§ Required action: Exactly as they appear, output all of the records. Skip any images.

#####

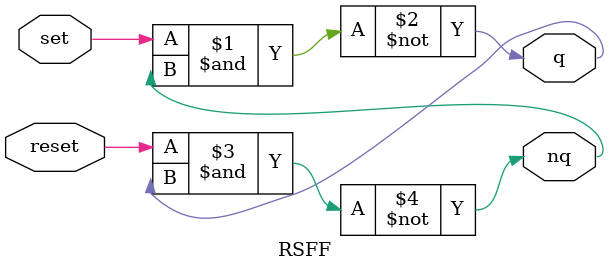
<source format=v>
module RSFF(input set, input reset, output q, output nq);
  assign q = ~(set & nq);
  assign nq = ~(reset & q);
endmodule

</source>
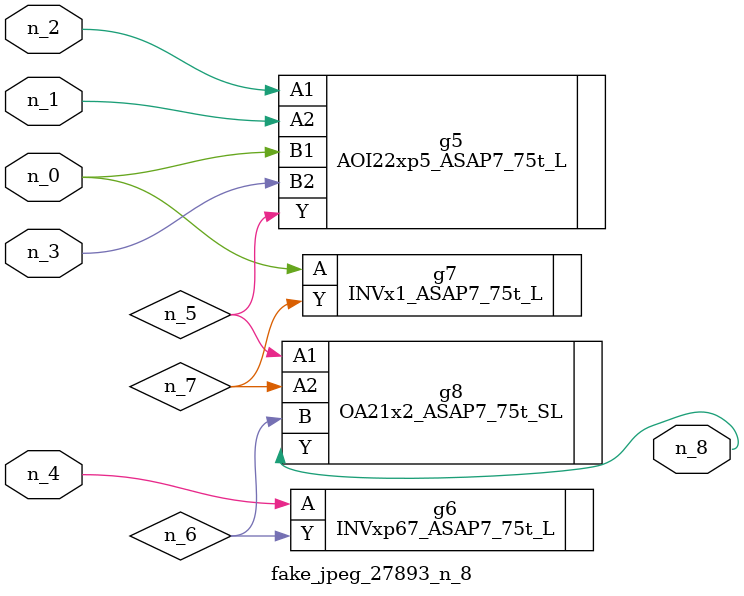
<source format=v>
module fake_jpeg_27893_n_8 (n_3, n_2, n_1, n_0, n_4, n_8);

input n_3;
input n_2;
input n_1;
input n_0;
input n_4;

output n_8;

wire n_6;
wire n_5;
wire n_7;

AOI22xp5_ASAP7_75t_L g5 ( 
.A1(n_2),
.A2(n_1),
.B1(n_0),
.B2(n_3),
.Y(n_5)
);

INVxp67_ASAP7_75t_L g6 ( 
.A(n_4),
.Y(n_6)
);

INVx1_ASAP7_75t_L g7 ( 
.A(n_0),
.Y(n_7)
);

OA21x2_ASAP7_75t_SL g8 ( 
.A1(n_5),
.A2(n_7),
.B(n_6),
.Y(n_8)
);


endmodule
</source>
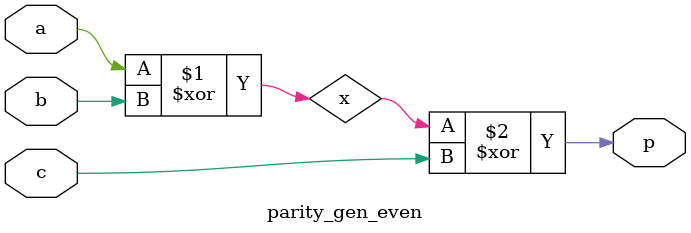
<source format=v>
module parity_gen_even
  ( input a,b,c,
   output p);
  wire x;
  xor (x,a,b);
  xor (p,x,c);
endmodule

</source>
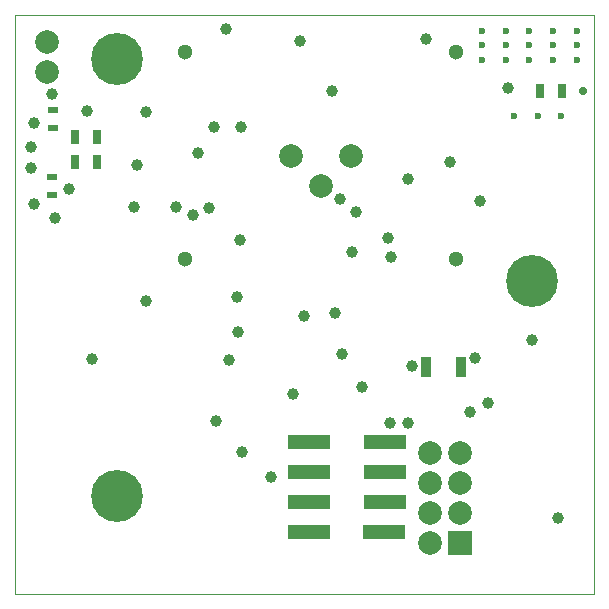
<source format=gbr>
G04 #@! TF.FileFunction,Soldermask,Bot*
%FSLAX46Y46*%
G04 Gerber Fmt 4.6, Leading zero omitted, Abs format (unit mm)*
G04 Created by KiCad (PCBNEW 4.0.4+dfsg1-stable) date Sun Feb 26 01:11:18 2017*
%MOMM*%
%LPD*%
G01*
G04 APERTURE LIST*
%ADD10C,0.100000*%
%ADD11C,0.600000*%
%ADD12R,0.900000X1.700000*%
%ADD13C,4.400000*%
%ADD14C,2.000000*%
%ADD15C,1.300000*%
%ADD16R,0.700000X1.300000*%
%ADD17R,0.900000X0.500000*%
%ADD18R,3.600000X1.270000*%
%ADD19R,2.000000X2.000000*%
%ADD20C,1.000000*%
%ADD21C,0.700000*%
G04 APERTURE END LIST*
D10*
X118400000Y-118300000D02*
X167400000Y-118300000D01*
X118400000Y-69300000D02*
X118400000Y-118300000D01*
X167400000Y-69300000D02*
X118400000Y-69300000D01*
X167400000Y-118300000D02*
X167400000Y-69300000D01*
D11*
X163950000Y-73100000D03*
X165950000Y-73100000D03*
X157950000Y-73100000D03*
X161950000Y-73100000D03*
X159950000Y-73100000D03*
X163950000Y-70600000D03*
X165950000Y-70600000D03*
X157950000Y-70600000D03*
X161950000Y-70600000D03*
X159950000Y-70600000D03*
X165950000Y-71850000D03*
X163950000Y-71850000D03*
X157950000Y-71850000D03*
X159950000Y-71850000D03*
X161950000Y-71850000D03*
X164650000Y-77800000D03*
X162650000Y-77800000D03*
X160650000Y-77800000D03*
D12*
X153225000Y-99125000D03*
X156125000Y-99125000D03*
D13*
X127000000Y-73000000D03*
X162150000Y-91800000D03*
D14*
X146800000Y-81200000D03*
X141720000Y-81200000D03*
X144260000Y-83740000D03*
D15*
X132760000Y-89950000D03*
X132760000Y-72450000D03*
X155760000Y-72450000D03*
X155760000Y-89950000D03*
D16*
X125350000Y-81700000D03*
X123450000Y-81700000D03*
X162800000Y-75700000D03*
X164700000Y-75700000D03*
X125350000Y-79600000D03*
X123450000Y-79600000D03*
D14*
X121100000Y-74070000D03*
X121100000Y-71530000D03*
D17*
X121600000Y-77350000D03*
X121600000Y-78850000D03*
X121500000Y-84500000D03*
X121500000Y-83000000D03*
D18*
X143300000Y-105460000D03*
X143300000Y-108000000D03*
X143300000Y-110540000D03*
X149700000Y-105460000D03*
X149700000Y-108000000D03*
X149675000Y-113080000D03*
X149700000Y-110540000D03*
X143325000Y-113080000D03*
D19*
X156100000Y-113980000D03*
D14*
X153560000Y-113980000D03*
X156100000Y-111440000D03*
X153560000Y-111440000D03*
X156100000Y-108900000D03*
X153560000Y-108900000D03*
X156100000Y-106360000D03*
X153560000Y-106360000D03*
D13*
X127000000Y-110000000D03*
D20*
X162150000Y-96800000D03*
X164350000Y-111900000D03*
D21*
X166500000Y-75700000D03*
D20*
X148700000Y-105500000D03*
X142900000Y-94800000D03*
X145900000Y-84900000D03*
X137400000Y-88300000D03*
X157800000Y-85050000D03*
X150250000Y-89750006D03*
X129500000Y-93500000D03*
X119750000Y-80500000D03*
X124900000Y-98400000D03*
X149950000Y-88150000D03*
X143300000Y-105460000D03*
X147250000Y-86000008D03*
X158400000Y-102100000D03*
X145499998Y-94500000D03*
X160100000Y-75500000D03*
X153200000Y-71300000D03*
X121750000Y-86499988D03*
X128750000Y-82000000D03*
X132000000Y-85500000D03*
X136250000Y-70500000D03*
X142500000Y-71500000D03*
X145250000Y-75750000D03*
X135200000Y-78800000D03*
X137500000Y-78750000D03*
X133900000Y-80999998D03*
X129500000Y-77500000D03*
X128500000Y-85500000D03*
X123000000Y-84000000D03*
X152000000Y-99000000D03*
X157300000Y-98300000D03*
X120000000Y-78410000D03*
X124500000Y-77450002D03*
X121500000Y-76000000D03*
X133500000Y-86250000D03*
X140100000Y-108400000D03*
X137200000Y-93195980D03*
X137600000Y-106300000D03*
X135400000Y-103700000D03*
X137300000Y-96100000D03*
X136500002Y-98500000D03*
X141900000Y-101400000D03*
X146914475Y-89358746D03*
X156940000Y-102870000D03*
X151654013Y-103800000D03*
X146100000Y-98000000D03*
X150100000Y-103800002D03*
X147800000Y-100800000D03*
X119750000Y-82250000D03*
X155200000Y-81700000D03*
X151700000Y-83200000D03*
X134800000Y-85600000D03*
X120000000Y-85250000D03*
M02*

</source>
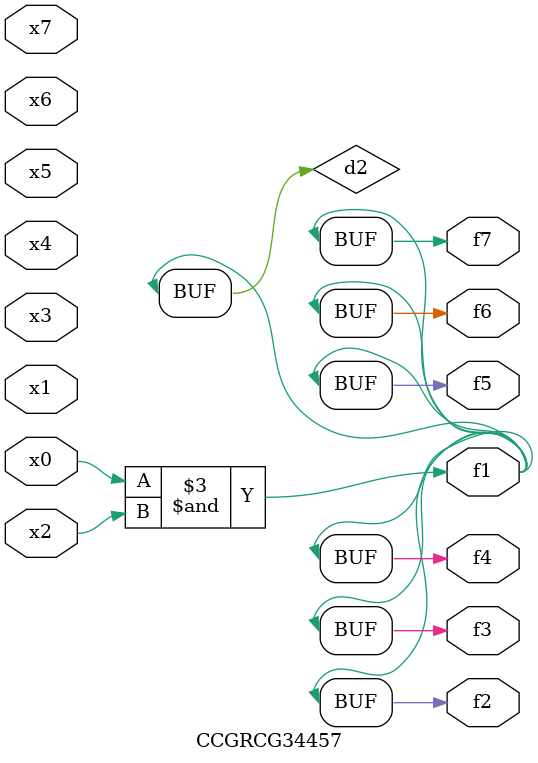
<source format=v>
module CCGRCG34457(
	input x0, x1, x2, x3, x4, x5, x6, x7,
	output f1, f2, f3, f4, f5, f6, f7
);

	wire d1, d2;

	nor (d1, x3, x6);
	and (d2, x0, x2);
	assign f1 = d2;
	assign f2 = d2;
	assign f3 = d2;
	assign f4 = d2;
	assign f5 = d2;
	assign f6 = d2;
	assign f7 = d2;
endmodule

</source>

#####

§ Written answer:
<source format=v>
module RSFF(input set, input reset, output q, output nq);
  assign q = ~(set & nq);
  assign nq = ~(reset & q);
endmodule

</source>
<source format=v>
module fake_jpeg_27893_n_8 (n_3, n_2, n_1, n_0, n_4, n_8);

input n_3;
input n_2;
input n_1;
input n_0;
input n_4;

output n_8;

wire n_6;
wire n_5;
wire n_7;

AOI22xp5_ASAP7_75t_L g5 ( 
.A1(n_2),
.A2(n_1),
.B1(n_0),
.B2(n_3),
.Y(n_5)
);

INVxp67_ASAP7_75t_L g6 ( 
.A(n_4),
.Y(n_6)
);

INVx1_ASAP7_75t_L g7 ( 
.A(n_0),
.Y(n_7)
);

OA21x2_ASAP7_75t_SL g8 ( 
.A1(n_5),
.A2(n_7),
.B(n_6),
.Y(n_8)
);


endmodule
</source>
<source format=v>
module parity_gen_even
  ( input a,b,c,
   output p);
  wire x;
  xor (x,a,b);
  xor (p,x,c);
endmodule

</source>
<source format=gbr>
G04 #@! TF.FileFunction,Soldermask,Bot*
%FSLAX46Y46*%
G04 Gerber Fmt 4.6, Leading zero omitted, Abs format (unit mm)*
G04 Created by KiCad (PCBNEW 4.0.4+dfsg1-stable) date Sun Feb 26 01:11:18 2017*
%MOMM*%
%LPD*%
G01*
G04 APERTURE LIST*
%ADD10C,0.100000*%
%ADD11C,0.600000*%
%ADD12R,0.900000X1.700000*%
%ADD13C,4.400000*%
%ADD14C,2.000000*%
%ADD15C,1.300000*%
%ADD16R,0.700000X1.300000*%
%ADD17R,0.900000X0.500000*%
%ADD18R,3.600000X1.270000*%
%ADD19R,2.000000X2.000000*%
%ADD20C,1.000000*%
%ADD21C,0.700000*%
G04 APERTURE END LIST*
D10*
X118400000Y-118300000D02*
X167400000Y-118300000D01*
X118400000Y-69300000D02*
X118400000Y-118300000D01*
X167400000Y-69300000D02*
X118400000Y-69300000D01*
X167400000Y-118300000D02*
X167400000Y-69300000D01*
D11*
X163950000Y-73100000D03*
X165950000Y-73100000D03*
X157950000Y-73100000D03*
X161950000Y-73100000D03*
X159950000Y-73100000D03*
X163950000Y-70600000D03*
X165950000Y-70600000D03*
X157950000Y-70600000D03*
X161950000Y-70600000D03*
X159950000Y-70600000D03*
X165950000Y-71850000D03*
X163950000Y-71850000D03*
X157950000Y-71850000D03*
X159950000Y-71850000D03*
X161950000Y-71850000D03*
X164650000Y-77800000D03*
X162650000Y-77800000D03*
X160650000Y-77800000D03*
D12*
X153225000Y-99125000D03*
X156125000Y-99125000D03*
D13*
X127000000Y-73000000D03*
X162150000Y-91800000D03*
D14*
X146800000Y-81200000D03*
X141720000Y-81200000D03*
X144260000Y-83740000D03*
D15*
X132760000Y-89950000D03*
X132760000Y-72450000D03*
X155760000Y-72450000D03*
X155760000Y-89950000D03*
D16*
X125350000Y-81700000D03*
X123450000Y-81700000D03*
X162800000Y-75700000D03*
X164700000Y-75700000D03*
X125350000Y-79600000D03*
X123450000Y-79600000D03*
D14*
X121100000Y-74070000D03*
X121100000Y-71530000D03*
D17*
X121600000Y-77350000D03*
X121600000Y-78850000D03*
X121500000Y-84500000D03*
X121500000Y-83000000D03*
D18*
X143300000Y-105460000D03*
X143300000Y-108000000D03*
X143300000Y-110540000D03*
X149700000Y-105460000D03*
X149700000Y-108000000D03*
X149675000Y-113080000D03*
X149700000Y-110540000D03*
X143325000Y-113080000D03*
D19*
X156100000Y-113980000D03*
D14*
X153560000Y-113980000D03*
X156100000Y-111440000D03*
X153560000Y-111440000D03*
X156100000Y-108900000D03*
X153560000Y-108900000D03*
X156100000Y-106360000D03*
X153560000Y-106360000D03*
D13*
X127000000Y-110000000D03*
D20*
X162150000Y-96800000D03*
X164350000Y-111900000D03*
D21*
X166500000Y-75700000D03*
D20*
X148700000Y-105500000D03*
X142900000Y-94800000D03*
X145900000Y-84900000D03*
X137400000Y-88300000D03*
X157800000Y-85050000D03*
X150250000Y-89750006D03*
X129500000Y-93500000D03*
X119750000Y-80500000D03*
X124900000Y-98400000D03*
X149950000Y-88150000D03*
X143300000Y-105460000D03*
X147250000Y-86000008D03*
X158400000Y-102100000D03*
X145499998Y-94500000D03*
X160100000Y-75500000D03*
X153200000Y-71300000D03*
X121750000Y-86499988D03*
X128750000Y-82000000D03*
X132000000Y-85500000D03*
X136250000Y-70500000D03*
X142500000Y-71500000D03*
X145250000Y-75750000D03*
X135200000Y-78800000D03*
X137500000Y-78750000D03*
X133900000Y-80999998D03*
X129500000Y-77500000D03*
X128500000Y-85500000D03*
X123000000Y-84000000D03*
X152000000Y-99000000D03*
X157300000Y-98300000D03*
X120000000Y-78410000D03*
X124500000Y-77450002D03*
X121500000Y-76000000D03*
X133500000Y-86250000D03*
X140100000Y-108400000D03*
X137200000Y-93195980D03*
X137600000Y-106300000D03*
X135400000Y-103700000D03*
X137300000Y-96100000D03*
X136500002Y-98500000D03*
X141900000Y-101400000D03*
X146914475Y-89358746D03*
X156940000Y-102870000D03*
X151654013Y-103800000D03*
X146100000Y-98000000D03*
X150100000Y-103800002D03*
X147800000Y-100800000D03*
X119750000Y-82250000D03*
X155200000Y-81700000D03*
X151700000Y-83200000D03*
X134800000Y-85600000D03*
X120000000Y-85250000D03*
M02*

</source>
<source format=v>
module CCGRCG34457(
	input x0, x1, x2, x3, x4, x5, x6, x7,
	output f1, f2, f3, f4, f5, f6, f7
);

	wire d1, d2;

	nor (d1, x3, x6);
	and (d2, x0, x2);
	assign f1 = d2;
	assign f2 = d2;
	assign f3 = d2;
	assign f4 = d2;
	assign f5 = d2;
	assign f6 = d2;
	assign f7 = d2;
endmodule

</source>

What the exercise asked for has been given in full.